Na pele do protagonista, o ator Luciano Quirino esforça-se o quanto pode, mas entrega os pontos diante da frágil dramaturgia e dos diálogos não apenas previsíveis, mas artificiais de tão bobos e rasteiros. A narração praticamente domina a montagem, com raras interações entre os personagens. Não existem soluções cênicas ou uma linguagem que se encarregue de transformar situações ou palavras em imagens, como prega o bom teatro. E, nesse ponto, Quirino fica realmente prejudicado. Ele não esconde as limitações como cantor – e nem teria como fazer isso –, ficando de mãos atadas, já que o personagem é bem mais explorado em seus dotes vocais que dramáticos. Por sorte, extrai alguma graça da faceta bem-humorada de Jair. Explícita é a intenção do texto de privilegiar Elis Regina, oferecendo a ela um espaço que transcende a parceria da dupla no programa de televisão O Fino da Bossa. Elis surge em cena, lá em 1965, já cantando “Águas de Março”, que gravaria apenas em 1972, e por aí vai apresentando aleatoriamente “Atrás da Porta” (1972), “Dois Pra Lá, Dois Pra Cá” (1974) e “Como Nossos Pais” (1975), sem qualquer conexão cronológica ou de carpintaria. Amiga do Cachorrão (o apelido de Jair), a Pimentinha, no entanto, reviraria os olhos ao saber que a data de sua morte é informada de forma equivocada. No último sábado, dia 15, o público presente no Teatro Brigadeiro ouviu que Elis faleceu em 22 de janeiro de 1982 e não no dia 19 daquele mês e ano, a informação correta.
O Brasil comprovou nessa última década que pode e sabe produzir musical.

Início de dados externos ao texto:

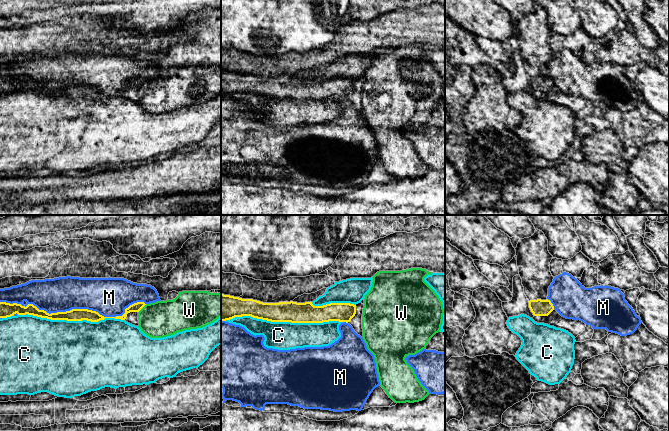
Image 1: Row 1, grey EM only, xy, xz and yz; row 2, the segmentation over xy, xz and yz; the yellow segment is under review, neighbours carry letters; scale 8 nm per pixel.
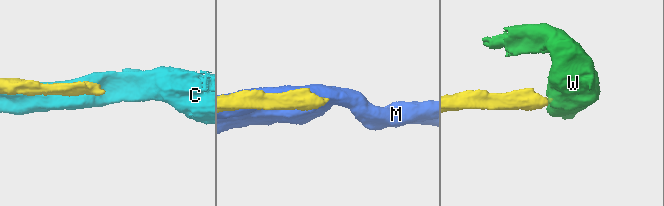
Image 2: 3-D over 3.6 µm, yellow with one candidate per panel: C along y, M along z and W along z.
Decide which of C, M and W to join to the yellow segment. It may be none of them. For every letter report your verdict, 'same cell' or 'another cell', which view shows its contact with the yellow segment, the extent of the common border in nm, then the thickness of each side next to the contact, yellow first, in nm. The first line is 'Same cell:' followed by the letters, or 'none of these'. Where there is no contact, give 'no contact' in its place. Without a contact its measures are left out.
Same cell: none of these
C: another cell | xz | 950 nm | 170/220 nm
M: another cell | xy | 1150 nm | 100/280 nm
W: another cell | xy | 100 nm | 80/300 nm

Os artistas se preparam incansavelmente para chegar a um nível próximo ao da Broadway. Bem… Esse papo está mais que falado. O público entendeu a mensagem e, como resposta, aprendeu a aplaudir o que é (normalmente) bom e paga caro por aquilo que quer ver. Dessa forma, espera-se um mínimo de qualidade. Mesmo pretendendo narrar a vida de alguém tão carismático como Jair Rodrigues – e até por isso – produções precárias como essa não têm vez nesse mercado. Ninguém merece. Muito menos o Jairzão.